Oh, don’t you worry though — there is some substance to go with the substances. Just like every UR student, Mills suffers from a classic case of impostor syndrome — and just like everyone who submits questions to “Sex and the CT,” has a near-fatal case of barely-resolvable relationship trauma.
In particular, Mills’ relationship with Rosemary (which goes from laughably bad to insufferably frustrating) feels actively teenage and real, which makes the humor that follows it fall flatter. However, that in and of itself is food for thought for book club discussion. Why enthuse about a Pulitzer Prize-winning novel when you could instead, like us, slam on a Goodreads 3.9/5? (Wait, what?

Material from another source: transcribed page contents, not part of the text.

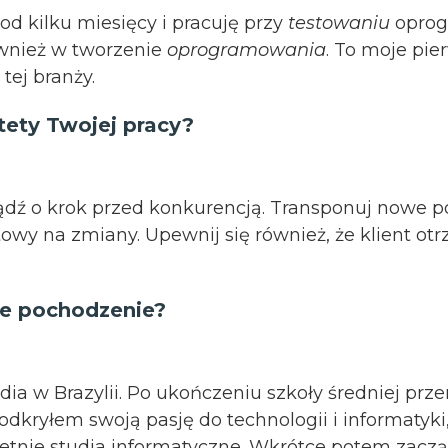
od kilku miesięcy i pracuję przy
testowaniu
oprog
ównież w tworzenie
oprogramowania
. To moje pie
tej branży.
ytety Twojej pracy?
dź o krok przed konkurencją. Transponuj nowe p
towy na zmiany. Upewnij się również, że klient ot
je pochodzenie?
ia w Brazylii. Po ukończeniu szkoły średniej prze
odkryłem swoją pasję do technologii i informatyki
etnie studia informatyczne. Wkrótce potem zacz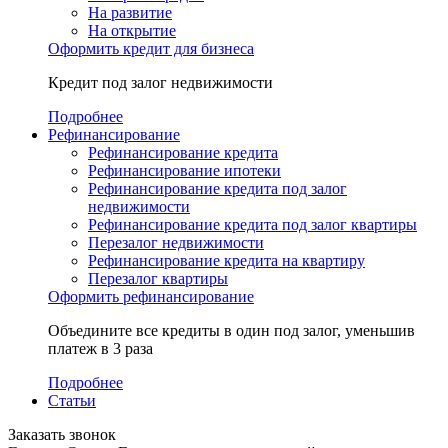
На развитие
На открытие
Оформить кредит для бизнеса
Кредит под залог недвижимости
Подробнее
Рефинансирование
Рефинансирование кредита
Рефинансирование ипотеки
Рефинансирование кредита под залог
недвижимости
Рефинансирование кредита под залог квартиры
Перезалог недвижимости
Рефинансирование кредита на квартиру
Перезалог квартиры
Оформить рефинансирование
Объедините все кредиты в один под залог, уменьшив
платеж в 3 раза
Подробнее
Статьи
Заказать звонок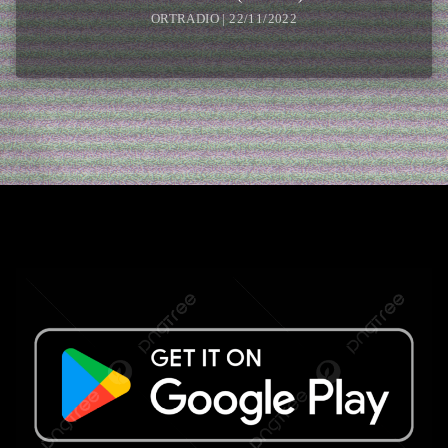
ORTRADIO | 22/11/2022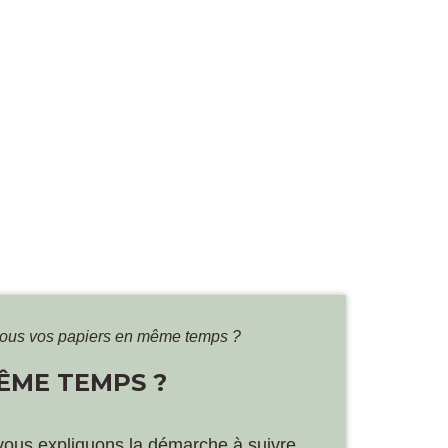
 tous vos papiers en même temps ?
MÊME TEMPS ?
 vous expliquons la démarche à suivre.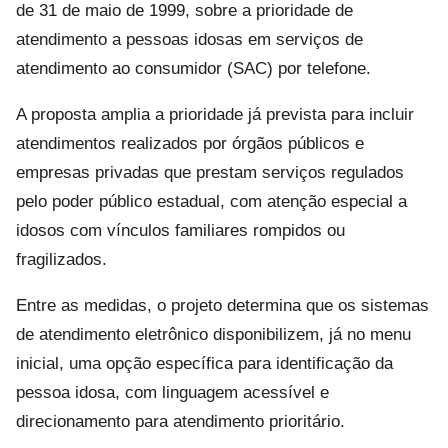
de 31 de maio de 1999, sobre a prioridade de
atendimento a pessoas idosas em serviços de
atendimento ao consumidor (SAC) por telefone.
A proposta amplia a prioridade já prevista para incluir
atendimentos realizados por órgãos públicos e
empresas privadas que prestam serviços regulados
pelo poder público estadual, com atenção especial a
idosos com vínculos familiares rompidos ou
fragilizados.
Entre as medidas, o projeto determina que os sistemas
de atendimento eletrônico disponibilizem, já no menu
inicial, uma opção específica para identificação da
pessoa idosa, com linguagem acessível e
direcionamento para atendimento prioritário.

A 3.9? Maybe we should stop slamming it… Nah).
Speaking of which, as food for thought — according to “Party School”’s Amazon listing, the book is marketed as “‘Legally Blonde’ meets ‘The Catcher in the Rye.’” Does Holden Caulfield have competition as an insufferable and unreliable narrator? You’ll have to read to find out — but in our opinion, meh. (They also incorrectly say that Mills is going to Party School in “Party School.” He actually goes to a worse-named school, North South. Get with the program, guys.)
Despite some real emotion, this book is as relatable as a boomer saying “emoticon,” Trying too hard to be funny for a demographic they can’t quite fathom, yet somehow in need of countless rounds of revisions. Has Hart even heard of a thesaurus?
To elaborate, the number of times that someone in this office said, “What was that from?” about a statement a fellow reader quoted out loud from “Party School” mid-perusal — and then immediately went, “oh, no, not ‘Party School’” — is more than one could count.
However, as a way to showcase some of our favorites, let’s play a game. We’re gonna give you four quotes from the book. HA! Sike. We wrote one of them, and you’ll have to read it to figure out which. And don’t worry, you’ll have exactly as much context as we did when we read them.**
- “I never knew she smelled this good. She made the armpit smell good.”
- “I had on my nut huggers.”
- “What was this man on? I doubt gummy bears.”
- “I ate an enormous dinner of hummus, and it was great, but it knocked me out.“
And there’s more where those came from. Look, Book Club, if you aren’t convinced yet then we don’t know what else to tell you. This book brought us together as a group, and it will do the same for you. “Party School” gave us the best laughs we’ve had in a while, even if maybe they weren’t the kind of laughs Hart was going for.
What have we gained from this? I ask this genuinely, because I do not know what else we could’ve used two hours for if not to get a better understanding of just how insufferable this manchild’s life is. Do homework? Start that paper? Attend a real meeting? Bah, humbug. “Party School” transcends.
Have you ever heard of Sisyphus with that rock? This book is our rock. But we did achieve appreciation for one thing — to quote our beloved holy scripture, “surprise, surprise, it was Barry!” There we go. Totally worth it. It’s always Barry.
So join us, Book Club — and other non-affiliated readers — in our insanity; our sorrows, our joy, and our bewilderment. Maybe “Party School” can do for you what it did for us.
**Shockingly, despite there being a LOT — and we mean a LOT — of nut hugger talk in “Party School,” #2 is the lie.